Zero curves may be calculated from related par curves using a standard bootstrap approach.

Suppose we are given a par curve for a market in which bonds pay coupons annually. The curve is quoted at 0.25 years, 0.5 years, then 1 to 10 years.

Recall that the par yield is the yield to maturity of a bond than is worth 100 (face value) at the given maturity. At the 0.25, 0.5 and 1 year points, there is at most one cash flow remaining in the bond's lifetime. The bond can therefore be treated as a bill or a zero coupon bond, for which the yield to maturity is the zero (spot) yield. The 0.25, 0.5 and 1.0 year points on the zero curve are therefore the same as on the par curve.

Suppose now that we have a set of zero coupon yields

<math>\left \{ z_1, z_2\dots,z_n \right \}</math>

at maturities

<math>\left \{ m_1, m_2\dots,m_n \right \}</math>

where all yields <math>z_i\</math> at maturities <math>m_i\</math> are known except the last, using arguments such as that in the preceding paragraph. We know the par yield <math>C_n\</math> at maturity <math>m_n\,</math>. What is the corresponding zero yield <math>z_n\</math>for that maturity?

The key relationship here is that the price of the bond is its face value. Setting the coupon of the bond to its par yield (which is the defining characteristic of a par bond) and assuming constant compounding gives

<math>P=C_n \sum_{i=1}^{N-1} e^{-z_i m_i} + (100+C_n) e^{-z_n m_n} = 100</math>

All quantities here are known except for <math>z_n\,</math>, which is given by

<math>z_n = \frac{log(100+C_n) - log(100-S)}{m_n}</math>

where

<math>S=C\sum_{i=1}^{N-1} e^{-z_i m_i}</math>

The case for bonds that pay coupons twice a year is similar, but the expression <math>C_n</math> should be replaced by <math>C_n/2\,</math>.

### Verification

A useful spot check on the correctness of the zero rates calculated from a bootstrap calculation is to reprice all the bonds used in the calculation. In every case, setting the coupon of the bond to the par yield for that bond's maturity should give a price of 100 (par value).

### Implementation

Flametree Technologies have a conversion utility available to our customers that reads par curves from Excel spreadsheets, calculates par curves and stores the results in a format usable by FIA.
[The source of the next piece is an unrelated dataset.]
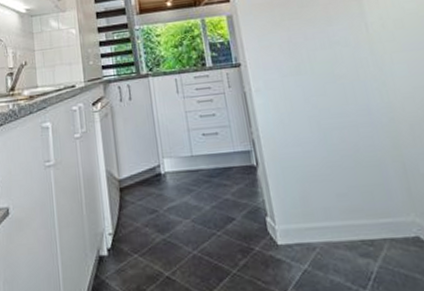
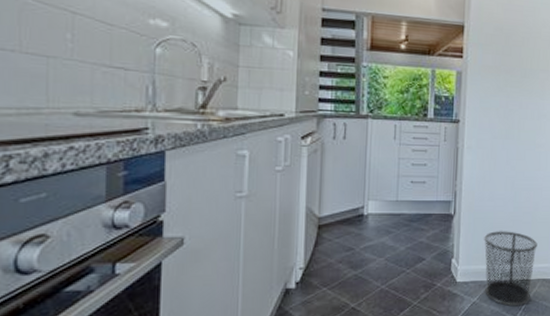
waste bin: none [298,179,380,276] -> present [484,231,537,307]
## Constant maturity curves

Some data providers (notably, the US Department of the Treasury Resource Center, www.treasury.gov) make sovereign curve data available in the form of constant maturity treasury (CMT) rates. These are described as follows:

*These rates are commonly referred to as "Constant Maturity Treasury" rates, or CMTs. Yields are interpolated by the Treasury from the daily yield curve. This curve, which relates the yield on a security to its time to maturity is based on the closing market bid yields on actively traded Treasury securities in the over-the-counter market. These market yields are calculated from composites of quotations obtained by the Federal Reserve Bank of New York. The yield values are read from the yield curve at fixed maturities, currently 1, 3 and 6 months and 1, 2, 3, 5, 7, 10, 20, and 30 years. This method provides a yield for a 10 year maturity, for example, even if no outstanding security has exactly 10 years remaining to maturity.*

Although not clearly stated on the Federal Reserve's website, CMT yields are yields to maturity, the coupons for the bonds to which the yields refer are the constant maturity yields, and the prices are par (Whaley, Robert E.; *Derivatives markets, valuation, and risk management*, Wiley, 2006). For instance, the coupon of a 10 year constant maturity bond is its quoted CMT yield, and its price is 100. This allows the CMT curve to be treated as a par curve, and a conversion routine such as that shown in the previous section will allow extraction of zero coupon yields from CMT yields.